REQUIRED ACTION: Copy out, from the entries below, each line holding the string "Skin".

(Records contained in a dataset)
━━━━━━
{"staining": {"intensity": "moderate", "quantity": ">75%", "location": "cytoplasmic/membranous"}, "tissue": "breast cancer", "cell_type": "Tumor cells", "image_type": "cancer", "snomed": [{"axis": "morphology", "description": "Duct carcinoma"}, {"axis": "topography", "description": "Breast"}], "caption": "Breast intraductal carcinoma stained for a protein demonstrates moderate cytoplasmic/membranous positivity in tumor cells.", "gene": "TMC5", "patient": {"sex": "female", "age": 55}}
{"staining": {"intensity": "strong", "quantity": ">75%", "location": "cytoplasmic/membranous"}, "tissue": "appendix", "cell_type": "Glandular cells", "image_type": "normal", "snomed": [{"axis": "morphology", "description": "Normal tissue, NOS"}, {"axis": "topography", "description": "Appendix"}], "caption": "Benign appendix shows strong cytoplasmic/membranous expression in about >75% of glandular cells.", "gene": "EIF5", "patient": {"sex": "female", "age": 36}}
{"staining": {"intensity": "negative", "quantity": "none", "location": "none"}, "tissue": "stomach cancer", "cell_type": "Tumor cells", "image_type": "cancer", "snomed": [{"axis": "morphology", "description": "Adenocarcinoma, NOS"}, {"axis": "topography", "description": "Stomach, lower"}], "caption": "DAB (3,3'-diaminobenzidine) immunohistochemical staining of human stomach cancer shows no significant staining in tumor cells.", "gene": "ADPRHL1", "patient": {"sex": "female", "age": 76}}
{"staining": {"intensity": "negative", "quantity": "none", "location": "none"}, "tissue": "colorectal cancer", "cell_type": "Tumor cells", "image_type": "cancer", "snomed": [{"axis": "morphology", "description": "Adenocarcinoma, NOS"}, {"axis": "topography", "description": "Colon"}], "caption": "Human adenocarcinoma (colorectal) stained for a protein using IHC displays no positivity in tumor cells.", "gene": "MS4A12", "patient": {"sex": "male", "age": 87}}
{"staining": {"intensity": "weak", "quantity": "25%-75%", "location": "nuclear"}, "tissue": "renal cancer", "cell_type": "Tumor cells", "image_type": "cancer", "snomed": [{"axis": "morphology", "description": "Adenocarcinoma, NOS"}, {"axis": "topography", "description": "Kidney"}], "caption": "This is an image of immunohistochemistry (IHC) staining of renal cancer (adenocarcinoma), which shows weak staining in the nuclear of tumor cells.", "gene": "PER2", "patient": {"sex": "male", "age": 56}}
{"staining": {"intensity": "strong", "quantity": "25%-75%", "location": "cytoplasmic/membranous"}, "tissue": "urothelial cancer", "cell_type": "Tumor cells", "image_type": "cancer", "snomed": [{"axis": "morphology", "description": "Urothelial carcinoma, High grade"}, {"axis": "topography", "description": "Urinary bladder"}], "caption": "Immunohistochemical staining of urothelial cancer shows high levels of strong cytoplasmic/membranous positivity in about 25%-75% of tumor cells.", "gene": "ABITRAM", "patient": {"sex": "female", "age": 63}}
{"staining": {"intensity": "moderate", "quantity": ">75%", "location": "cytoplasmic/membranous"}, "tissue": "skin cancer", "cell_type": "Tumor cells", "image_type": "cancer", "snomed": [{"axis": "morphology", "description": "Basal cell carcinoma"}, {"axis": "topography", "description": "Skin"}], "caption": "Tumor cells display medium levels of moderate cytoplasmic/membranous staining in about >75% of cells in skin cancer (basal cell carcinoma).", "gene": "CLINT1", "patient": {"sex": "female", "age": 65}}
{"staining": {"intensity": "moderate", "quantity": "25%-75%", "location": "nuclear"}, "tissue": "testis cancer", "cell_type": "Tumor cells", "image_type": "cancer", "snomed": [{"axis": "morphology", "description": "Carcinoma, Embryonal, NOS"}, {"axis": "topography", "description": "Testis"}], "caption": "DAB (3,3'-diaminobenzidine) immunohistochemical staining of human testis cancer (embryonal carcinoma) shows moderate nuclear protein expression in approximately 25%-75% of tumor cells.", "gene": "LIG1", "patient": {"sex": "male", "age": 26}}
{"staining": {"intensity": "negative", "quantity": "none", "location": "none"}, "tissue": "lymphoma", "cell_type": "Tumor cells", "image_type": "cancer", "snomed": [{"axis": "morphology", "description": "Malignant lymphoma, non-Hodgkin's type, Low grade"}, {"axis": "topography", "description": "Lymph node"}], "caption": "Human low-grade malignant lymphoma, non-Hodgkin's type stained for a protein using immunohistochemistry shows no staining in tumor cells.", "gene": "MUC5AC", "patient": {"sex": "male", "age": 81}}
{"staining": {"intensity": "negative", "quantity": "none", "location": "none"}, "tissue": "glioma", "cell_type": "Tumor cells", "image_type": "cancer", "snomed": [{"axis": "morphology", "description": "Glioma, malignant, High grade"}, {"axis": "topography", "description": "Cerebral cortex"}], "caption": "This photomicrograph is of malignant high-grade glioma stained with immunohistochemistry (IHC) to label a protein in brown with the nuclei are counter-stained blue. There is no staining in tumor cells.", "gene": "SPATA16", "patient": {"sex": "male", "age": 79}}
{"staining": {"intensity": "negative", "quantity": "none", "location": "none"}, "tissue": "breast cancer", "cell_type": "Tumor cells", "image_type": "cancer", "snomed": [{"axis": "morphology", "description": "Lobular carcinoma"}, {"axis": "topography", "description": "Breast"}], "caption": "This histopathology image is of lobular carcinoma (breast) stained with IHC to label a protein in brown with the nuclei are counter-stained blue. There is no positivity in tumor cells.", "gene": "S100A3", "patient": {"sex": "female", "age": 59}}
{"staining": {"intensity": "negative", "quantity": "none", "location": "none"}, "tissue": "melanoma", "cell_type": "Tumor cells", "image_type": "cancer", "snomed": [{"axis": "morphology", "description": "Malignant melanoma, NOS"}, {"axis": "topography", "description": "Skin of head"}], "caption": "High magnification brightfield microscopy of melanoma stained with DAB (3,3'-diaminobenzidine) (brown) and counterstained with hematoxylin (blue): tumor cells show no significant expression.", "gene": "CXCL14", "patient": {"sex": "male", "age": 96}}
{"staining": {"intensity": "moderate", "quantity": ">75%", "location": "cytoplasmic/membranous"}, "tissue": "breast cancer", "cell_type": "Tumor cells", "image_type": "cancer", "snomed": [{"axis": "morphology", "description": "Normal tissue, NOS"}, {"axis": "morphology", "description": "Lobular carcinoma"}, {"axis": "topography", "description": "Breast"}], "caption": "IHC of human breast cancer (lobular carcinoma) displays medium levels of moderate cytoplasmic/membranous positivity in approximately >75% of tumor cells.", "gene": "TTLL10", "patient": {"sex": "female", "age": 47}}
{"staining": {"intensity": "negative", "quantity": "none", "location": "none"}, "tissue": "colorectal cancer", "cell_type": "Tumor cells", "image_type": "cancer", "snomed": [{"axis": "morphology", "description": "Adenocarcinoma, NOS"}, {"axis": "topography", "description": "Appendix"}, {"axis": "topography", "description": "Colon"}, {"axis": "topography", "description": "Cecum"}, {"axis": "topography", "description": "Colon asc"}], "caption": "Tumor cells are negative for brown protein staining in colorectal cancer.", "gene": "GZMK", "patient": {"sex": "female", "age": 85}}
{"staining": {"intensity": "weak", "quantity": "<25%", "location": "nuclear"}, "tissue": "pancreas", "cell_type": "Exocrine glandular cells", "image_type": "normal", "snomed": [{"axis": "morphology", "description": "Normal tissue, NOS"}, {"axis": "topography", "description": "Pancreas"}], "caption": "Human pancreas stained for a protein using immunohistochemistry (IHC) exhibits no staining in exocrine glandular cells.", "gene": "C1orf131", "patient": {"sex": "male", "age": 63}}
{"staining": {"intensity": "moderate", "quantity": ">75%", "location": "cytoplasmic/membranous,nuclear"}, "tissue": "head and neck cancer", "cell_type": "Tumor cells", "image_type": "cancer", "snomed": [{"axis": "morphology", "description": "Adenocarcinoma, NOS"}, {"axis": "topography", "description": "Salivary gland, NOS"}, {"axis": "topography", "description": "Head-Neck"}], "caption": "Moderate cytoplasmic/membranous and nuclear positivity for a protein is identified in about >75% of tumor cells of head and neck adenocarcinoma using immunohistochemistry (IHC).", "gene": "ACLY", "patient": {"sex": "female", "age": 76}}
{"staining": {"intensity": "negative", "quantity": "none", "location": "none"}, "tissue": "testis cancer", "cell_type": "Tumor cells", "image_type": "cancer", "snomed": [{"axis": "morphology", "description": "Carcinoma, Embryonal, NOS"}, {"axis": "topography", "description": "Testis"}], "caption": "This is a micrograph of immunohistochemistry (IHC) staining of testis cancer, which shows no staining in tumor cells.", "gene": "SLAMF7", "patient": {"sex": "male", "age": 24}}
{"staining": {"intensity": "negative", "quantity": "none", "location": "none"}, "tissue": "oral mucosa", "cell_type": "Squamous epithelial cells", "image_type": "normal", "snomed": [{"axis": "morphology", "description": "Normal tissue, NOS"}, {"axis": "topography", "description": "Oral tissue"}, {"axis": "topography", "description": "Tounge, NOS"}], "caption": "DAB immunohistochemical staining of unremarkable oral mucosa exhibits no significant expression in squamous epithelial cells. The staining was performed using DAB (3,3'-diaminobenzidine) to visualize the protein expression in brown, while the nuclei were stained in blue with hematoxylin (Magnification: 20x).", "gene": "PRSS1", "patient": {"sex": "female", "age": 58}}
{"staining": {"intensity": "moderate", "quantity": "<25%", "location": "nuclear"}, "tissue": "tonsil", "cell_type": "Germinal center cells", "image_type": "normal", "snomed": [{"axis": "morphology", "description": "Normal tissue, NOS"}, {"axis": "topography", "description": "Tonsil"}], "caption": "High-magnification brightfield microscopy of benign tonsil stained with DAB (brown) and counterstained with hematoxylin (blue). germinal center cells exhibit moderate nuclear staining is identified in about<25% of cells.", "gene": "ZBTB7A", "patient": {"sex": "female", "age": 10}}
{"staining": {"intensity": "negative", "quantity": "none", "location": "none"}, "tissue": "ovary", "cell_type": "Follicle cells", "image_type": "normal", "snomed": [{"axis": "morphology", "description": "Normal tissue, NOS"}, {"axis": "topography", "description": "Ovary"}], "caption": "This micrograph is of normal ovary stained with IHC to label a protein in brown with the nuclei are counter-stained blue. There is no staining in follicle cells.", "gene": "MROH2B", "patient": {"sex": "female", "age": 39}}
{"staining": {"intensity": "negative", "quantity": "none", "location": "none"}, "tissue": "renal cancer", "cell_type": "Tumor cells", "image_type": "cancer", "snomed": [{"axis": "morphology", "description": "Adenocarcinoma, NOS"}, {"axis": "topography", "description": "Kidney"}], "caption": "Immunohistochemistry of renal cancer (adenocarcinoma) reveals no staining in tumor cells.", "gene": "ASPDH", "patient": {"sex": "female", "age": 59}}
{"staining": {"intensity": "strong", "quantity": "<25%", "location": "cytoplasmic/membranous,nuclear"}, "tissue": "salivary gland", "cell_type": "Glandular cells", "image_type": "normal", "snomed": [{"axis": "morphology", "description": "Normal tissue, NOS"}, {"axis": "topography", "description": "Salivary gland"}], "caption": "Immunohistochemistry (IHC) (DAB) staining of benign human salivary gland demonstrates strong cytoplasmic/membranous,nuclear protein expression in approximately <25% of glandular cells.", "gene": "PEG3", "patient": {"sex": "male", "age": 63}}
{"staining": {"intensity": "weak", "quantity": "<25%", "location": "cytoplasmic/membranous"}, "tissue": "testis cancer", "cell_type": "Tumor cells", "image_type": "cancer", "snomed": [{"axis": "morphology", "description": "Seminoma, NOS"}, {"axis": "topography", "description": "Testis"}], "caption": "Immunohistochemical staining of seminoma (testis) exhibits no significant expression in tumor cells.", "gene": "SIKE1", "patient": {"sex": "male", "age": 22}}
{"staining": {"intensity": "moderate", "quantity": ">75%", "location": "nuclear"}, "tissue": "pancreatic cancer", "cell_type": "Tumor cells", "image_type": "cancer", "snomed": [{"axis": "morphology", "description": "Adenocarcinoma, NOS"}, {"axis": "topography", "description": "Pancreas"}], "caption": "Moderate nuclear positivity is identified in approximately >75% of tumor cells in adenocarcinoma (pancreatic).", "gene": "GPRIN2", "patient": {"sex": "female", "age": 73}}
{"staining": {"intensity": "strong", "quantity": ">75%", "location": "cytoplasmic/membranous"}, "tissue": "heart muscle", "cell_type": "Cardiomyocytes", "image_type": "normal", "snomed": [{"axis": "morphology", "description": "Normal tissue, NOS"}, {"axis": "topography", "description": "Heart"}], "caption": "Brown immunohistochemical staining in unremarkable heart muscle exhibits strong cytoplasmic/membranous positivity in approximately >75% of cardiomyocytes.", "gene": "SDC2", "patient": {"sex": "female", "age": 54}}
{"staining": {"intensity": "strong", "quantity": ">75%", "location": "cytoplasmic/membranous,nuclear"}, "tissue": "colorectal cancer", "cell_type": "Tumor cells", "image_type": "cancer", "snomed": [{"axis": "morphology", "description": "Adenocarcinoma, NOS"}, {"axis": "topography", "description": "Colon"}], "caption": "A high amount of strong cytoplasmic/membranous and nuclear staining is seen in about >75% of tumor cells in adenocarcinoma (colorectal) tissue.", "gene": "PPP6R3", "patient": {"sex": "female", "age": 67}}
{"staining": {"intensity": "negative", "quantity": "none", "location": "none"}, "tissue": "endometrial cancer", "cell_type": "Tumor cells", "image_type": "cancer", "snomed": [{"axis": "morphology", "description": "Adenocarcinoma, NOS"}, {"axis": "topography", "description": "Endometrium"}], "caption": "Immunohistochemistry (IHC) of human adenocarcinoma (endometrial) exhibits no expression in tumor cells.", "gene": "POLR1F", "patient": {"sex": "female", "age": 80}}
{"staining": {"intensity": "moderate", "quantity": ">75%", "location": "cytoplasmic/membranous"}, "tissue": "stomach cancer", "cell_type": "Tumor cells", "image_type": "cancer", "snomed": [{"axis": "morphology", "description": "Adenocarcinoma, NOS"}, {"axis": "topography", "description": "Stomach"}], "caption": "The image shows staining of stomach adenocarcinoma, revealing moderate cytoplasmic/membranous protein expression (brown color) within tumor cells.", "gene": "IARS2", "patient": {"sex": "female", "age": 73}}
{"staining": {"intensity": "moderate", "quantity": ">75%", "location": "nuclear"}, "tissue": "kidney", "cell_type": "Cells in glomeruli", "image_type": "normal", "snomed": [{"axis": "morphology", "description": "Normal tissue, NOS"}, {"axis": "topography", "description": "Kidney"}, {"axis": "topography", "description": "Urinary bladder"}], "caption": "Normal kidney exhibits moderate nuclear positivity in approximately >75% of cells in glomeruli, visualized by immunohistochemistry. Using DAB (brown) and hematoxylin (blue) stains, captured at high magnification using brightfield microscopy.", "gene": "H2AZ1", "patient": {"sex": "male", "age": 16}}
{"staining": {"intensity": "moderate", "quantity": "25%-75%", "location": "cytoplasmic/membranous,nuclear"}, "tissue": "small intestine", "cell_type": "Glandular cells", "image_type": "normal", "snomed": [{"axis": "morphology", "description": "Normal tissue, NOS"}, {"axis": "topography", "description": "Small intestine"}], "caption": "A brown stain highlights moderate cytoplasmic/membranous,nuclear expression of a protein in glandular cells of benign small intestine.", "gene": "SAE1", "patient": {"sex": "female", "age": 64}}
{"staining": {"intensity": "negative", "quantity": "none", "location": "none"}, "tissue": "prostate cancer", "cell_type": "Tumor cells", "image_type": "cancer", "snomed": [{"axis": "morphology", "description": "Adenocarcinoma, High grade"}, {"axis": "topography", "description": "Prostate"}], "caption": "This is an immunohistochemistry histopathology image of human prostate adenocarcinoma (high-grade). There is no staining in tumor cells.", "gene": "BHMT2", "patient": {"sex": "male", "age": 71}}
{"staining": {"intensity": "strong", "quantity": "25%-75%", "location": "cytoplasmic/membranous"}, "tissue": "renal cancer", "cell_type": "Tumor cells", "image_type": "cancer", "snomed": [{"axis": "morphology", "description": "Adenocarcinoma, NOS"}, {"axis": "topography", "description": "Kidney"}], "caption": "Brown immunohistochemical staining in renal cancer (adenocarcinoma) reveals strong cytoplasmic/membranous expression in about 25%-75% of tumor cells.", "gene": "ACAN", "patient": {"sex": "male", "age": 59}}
━━━━━━
EXERCISE RESPONSE:
{"staining": {"intensity": "moderate", "quantity": ">75%", "location": "cytoplasmic/membranous"}, "tissue": "skin cancer", "cell_type": "Tumor cells", "image_type": "cancer", "snomed": [{"axis": "morphology", "description": "Basal cell carcinoma"}, {"axis": "topography", "description": "Skin"}], "caption": "Tumor cells display medium levels of moderate cytoplasmic/membranous staining in about >75% of cells in skin cancer (basal cell carcinoma).", "gene": "CLINT1", "patient": {"sex": "female", "age": 65}}
{"staining": {"intensity": "negative", "quantity": "none", "location": "none"}, "tissue": "melanoma", "cell_type": "Tumor cells", "image_type": "cancer", "snomed": [{"axis": "morphology", "description": "Malignant melanoma, NOS"}, {"axis": "topography", "description": "Skin of head"}], "caption": "High magnification brightfield microscopy of melanoma stained with DAB (3,3'-diaminobenzidine) (brown) and counterstained with hematoxylin (blue): tumor cells show no significant expression.", "gene": "CXCL14", "patient": {"sex": "male", "age": 96}}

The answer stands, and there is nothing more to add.